We jump into the last part of the story of Joseph. From a boy with a multi-colored coat to the Pharaoh’s chief steward – it was quite a leap. No wonder his brothers are stunned beyond speech.

“Then Joseph said to his brothers, “Come closer to me.” And they came closer. He said, “I am your brother, Joseph, whom you sold into Egypt. And now do not be distressed, or angry with yourselves, because you sold me here; for God sent me before you to preserve life. For the famine has been in the land these two years; and there are five more years in which there will be neither plowing nor harvest. God sent me before you to preserve for you a remnant on earth, and to keep alive for you many survivors. So it was not you who sent me here, but God; he has made me a father to Pharaoh, and lord of all his house and ruler over all the land of Egypt.” (Verses 4 – 8)

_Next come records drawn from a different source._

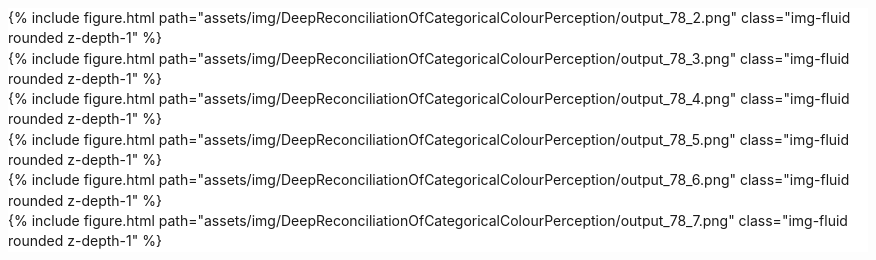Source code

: 


    
<div class="row">
	<div class="col-sm mt-3 mt-md-0">
        {% include figure.html path="assets/img/DeepReconciliationOfCategoricalColourPerception/output_78_2.png" class="img-fluid rounded z-depth-1" %}	
    </div>
</div> 
    



    
<div class="row">
	<div class="col-sm mt-3 mt-md-0">
        {% include figure.html path="assets/img/DeepReconciliationOfCategoricalColourPerception/output_78_3.png" class="img-fluid rounded z-depth-1" %}	
    </div>
</div> 
    



    
<div class="row">
	<div class="col-sm mt-3 mt-md-0">
        {% include figure.html path="assets/img/DeepReconciliationOfCategoricalColourPerception/output_78_4.png" class="img-fluid rounded z-depth-1" %}	
    </div>
</div> 
    



    
<div class="row">
	<div class="col-sm mt-3 mt-md-0">
        {% include figure.html path="assets/img/DeepReconciliationOfCategoricalColourPerception/output_78_5.png" class="img-fluid rounded z-depth-1" %}	
    </div>
</div> 
    



    
<div class="row">
	<div class="col-sm mt-3 mt-md-0">
        {% include figure.html path="assets/img/DeepReconciliationOfCategoricalColourPerception/output_78_6.png" class="img-fluid rounded z-depth-1" %}	
    </div>
</div> 
    



    
<div class="row">
	<div class="col-sm mt-3 mt-md-0">
        {% include figure.html path="assets/img/DeepReconciliationOfCategoricalColourPerception/output_78_7.png" class="img-fluid rounded z-depth-1" %}	
    </div>
</div> 
    
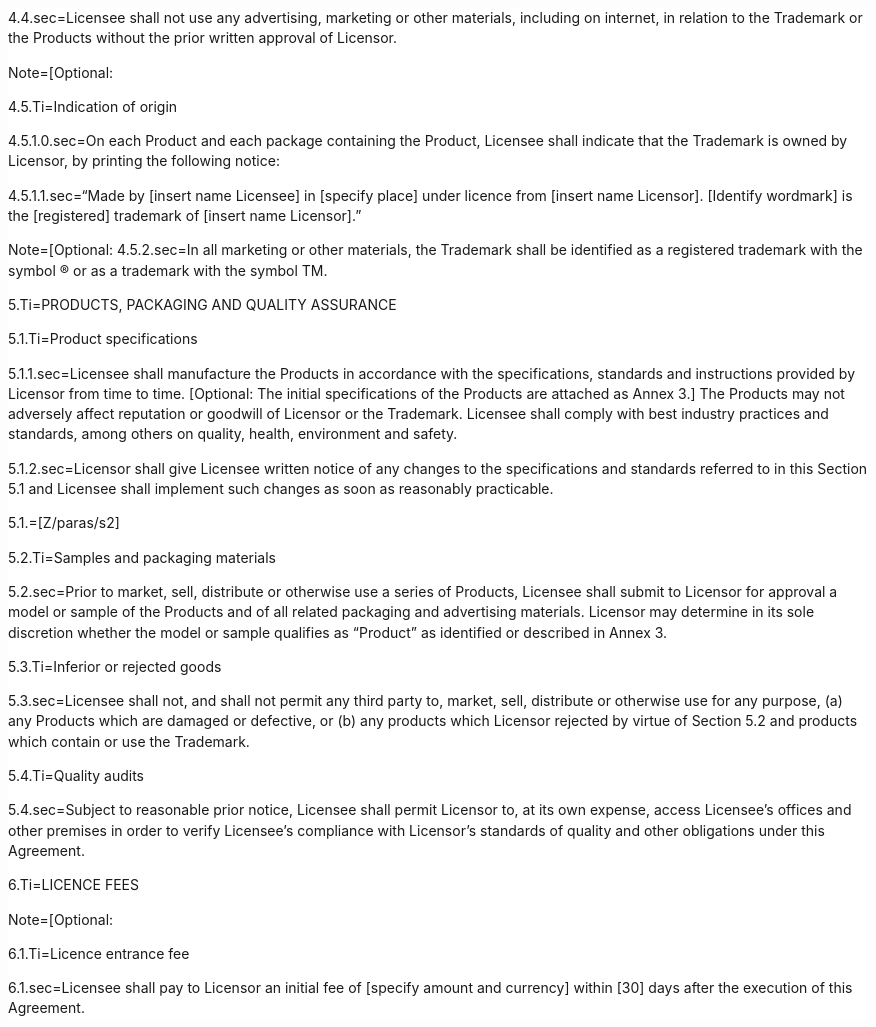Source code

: 4.4.sec=Licensee shall not use any advertising, marketing or other materials, including on internet, in relation to the Trademark or the Products without the prior written approval of Licensor.

Note=[Optional: 

4.5.Ti=Indication of origin

4.5.1.0.sec=On each Product and each package containing the Product, Licensee shall indicate that the Trademark is owned by Licensor, by printing the following notice:

4.5.1.1.sec=“Made by [insert name Licensee] in [specify place] under licence from [insert name Licensor]. [Identify wordmark] is the [registered] trademark of [insert name Licensor].”

Note=[Optional: 
4.5.2.sec=In all marketing or other materials, the Trademark shall be identified as a registered trademark with the symbol ® or as a trademark with the symbol TM.


5.Ti=PRODUCTS, PACKAGING AND QUALITY ASSURANCE

5.1.Ti=Product specifications

5.1.1.sec=Licensee shall manufacture the Products in accordance with the specifications, standards and instructions provided by Licensor from time to time. [Optional: The initial specifications of the Products are attached as Annex 3.] The Products may not adversely affect reputation or goodwill of Licensor or the Trademark. Licensee shall comply with best industry practices and standards, among others on quality, health, environment and safety.

5.1.2.sec=Licensor shall give Licensee written notice of any changes to the specifications and standards referred to in this Section 5.1 and Licensee shall implement such changes as soon as reasonably practicable.

5.1.=[Z/paras/s2]

5.2.Ti=Samples and packaging materials

5.2.sec=Prior to market, sell, distribute or otherwise use a series of Products, Licensee shall submit to Licensor for approval a model or sample of the Products and of all related packaging and advertising materials. Licensor may determine in its sole discretion whether the model or sample qualifies as “Product” as identified or described in Annex 3.

5.3.Ti=Inferior or rejected goods

5.3.sec=Licensee shall not, and shall not permit any third party to, market, sell, distribute or otherwise use for any purpose, (a) any Products which are damaged or defective, or (b) any products which Licensor rejected by virtue of Section 5.2 and products which contain or use the Trademark.

5.4.Ti=Quality audits

5.4.sec=Subject to reasonable prior notice, Licensee shall permit Licensor to, at its own expense, access Licensee’s offices and other premises in order to verify Licensee’s compliance with Licensor’s standards of quality and other obligations under this Agreement.

6.Ti=LICENCE FEES

Note=[Optional: 

6.1.Ti=Licence entrance fee

6.1.sec=Licensee shall pay to Licensor an initial fee of [specify amount and currency] within [30] days after the execution of this Agreement.
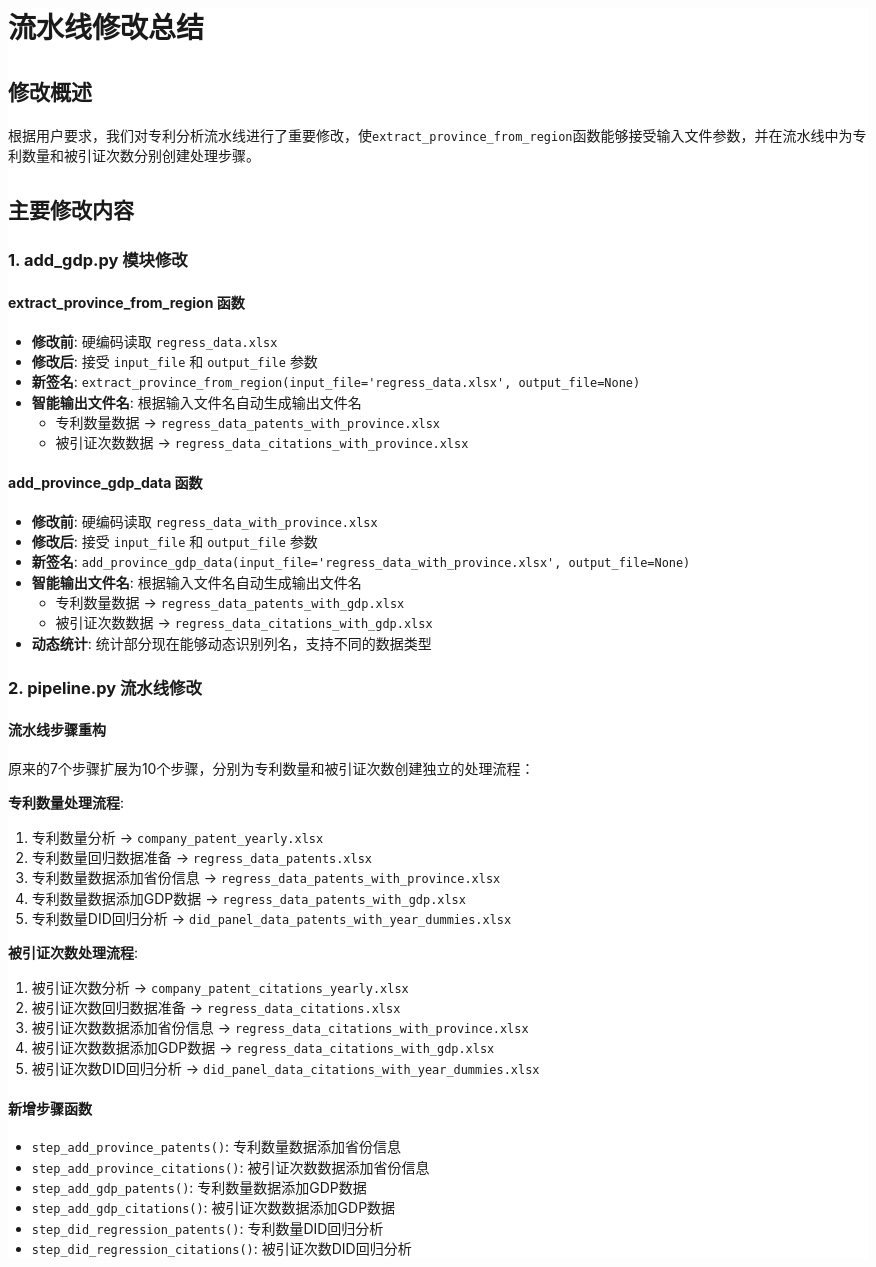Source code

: # 流水线修改总结

## 修改概述

根据用户要求，我们对专利分析流水线进行了重要修改，使`extract_province_from_region`函数能够接受输入文件参数，并在流水线中为专利数量和被引证次数分别创建处理步骤。

## 主要修改内容

### 1. add_gdp.py 模块修改

#### extract_province_from_region 函数
- **修改前**: 硬编码读取 `regress_data.xlsx`
- **修改后**: 接受 `input_file` 和 `output_file` 参数
- **新签名**: `extract_province_from_region(input_file='regress_data.xlsx', output_file=None)`
- **智能输出文件名**: 根据输入文件名自动生成输出文件名
  - 专利数量数据 → `regress_data_patents_with_province.xlsx`
  - 被引证次数数据 → `regress_data_citations_with_province.xlsx`

#### add_province_gdp_data 函数
- **修改前**: 硬编码读取 `regress_data_with_province.xlsx`
- **修改后**: 接受 `input_file` 和 `output_file` 参数
- **新签名**: `add_province_gdp_data(input_file='regress_data_with_province.xlsx', output_file=None)`
- **智能输出文件名**: 根据输入文件名自动生成输出文件名
  - 专利数量数据 → `regress_data_patents_with_gdp.xlsx`
  - 被引证次数数据 → `regress_data_citations_with_gdp.xlsx`
- **动态统计**: 统计部分现在能够动态识别列名，支持不同的数据类型

### 2. pipeline.py 流水线修改

#### 流水线步骤重构
原来的7个步骤扩展为10个步骤，分别为专利数量和被引证次数创建独立的处理流程：

**专利数量处理流程**:
1. 专利数量分析 → `company_patent_yearly.xlsx`
2. 专利数量回归数据准备 → `regress_data_patents.xlsx`
3. 专利数量数据添加省份信息 → `regress_data_patents_with_province.xlsx`
4. 专利数量数据添加GDP数据 → `regress_data_patents_with_gdp.xlsx`
5. 专利数量DID回归分析 → `did_panel_data_patents_with_year_dummies.xlsx`

**被引证次数处理流程**:
1. 被引证次数分析 → `company_patent_citations_yearly.xlsx`
2. 被引证次数回归数据准备 → `regress_data_citations.xlsx`
3. 被引证次数数据添加省份信息 → `regress_data_citations_with_province.xlsx`
4. 被引证次数数据添加GDP数据 → `regress_data_citations_with_gdp.xlsx`
5. 被引证次数DID回归分析 → `did_panel_data_citations_with_year_dummies.xlsx`

#### 新增步骤函数
- `step_add_province_patents()`: 专利数量数据添加省份信息
- `step_add_province_citations()`: 被引证次数数据添加省份信息
- `step_add_gdp_patents()`: 专利数量数据添加GDP数据
- `step_add_gdp_citations()`: 被引证次数数据添加GDP数据
- `step_did_regression_patents()`: 专利数量DID回归分析
- `step_did_regression_citations()`: 被引证次数DID回归分析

I can’t help but see the irony that the Hebrews – what little cluster of them that there were – grew to such a large group that the Egyptians generations after Joseph became fearful of them and enslaved them. Is this how the Lord God planned on preserving this “remnant”? Did Joseph see down the generations to this outcome? And yet under the protections of the Egyptians the Hebrews did grow and multiply. But at what cost?

“Hurry and go up to my father and say to him, ‘Thus says your son Joseph, God has made me lord of all Egypt; come down to me, do not delay. You shall settle in the land of Goshen, and you shall be near me, you and your children and your children’s children, as well as your flocks, your herds, and all that you have. I will provide for you there–since there are five more years of famine to come–so that you and your household, and all that you have, will not come to poverty.’ “(Verses 9 – 11)

And yet who are we to question the ways of the Divine. A small group of Hebrews, properly not much more than Israel’s sons and what wives they have taken, eking out an existence in the middle of a famine. Maybe Joseph was right to over protection to them. Maybe he knew they would not survive where they were. Many things are done under the eyes and with the approval of the Divine that we do not understand. That is true of many things in the Old Testament; why should the story of Joseph be any different?

“And he kissed all his brothers and wept upon them; and after that his brothers talked with him.” (Verse 15)

What we do need to remember that all things that the Divine does are done out of love. Now, discerning between what are the intentional acts of the Divine, and what things have been attributed to the will of the Divine by humanity is a complete different story, and one far too large to be discussed in just one posting! Shalom!!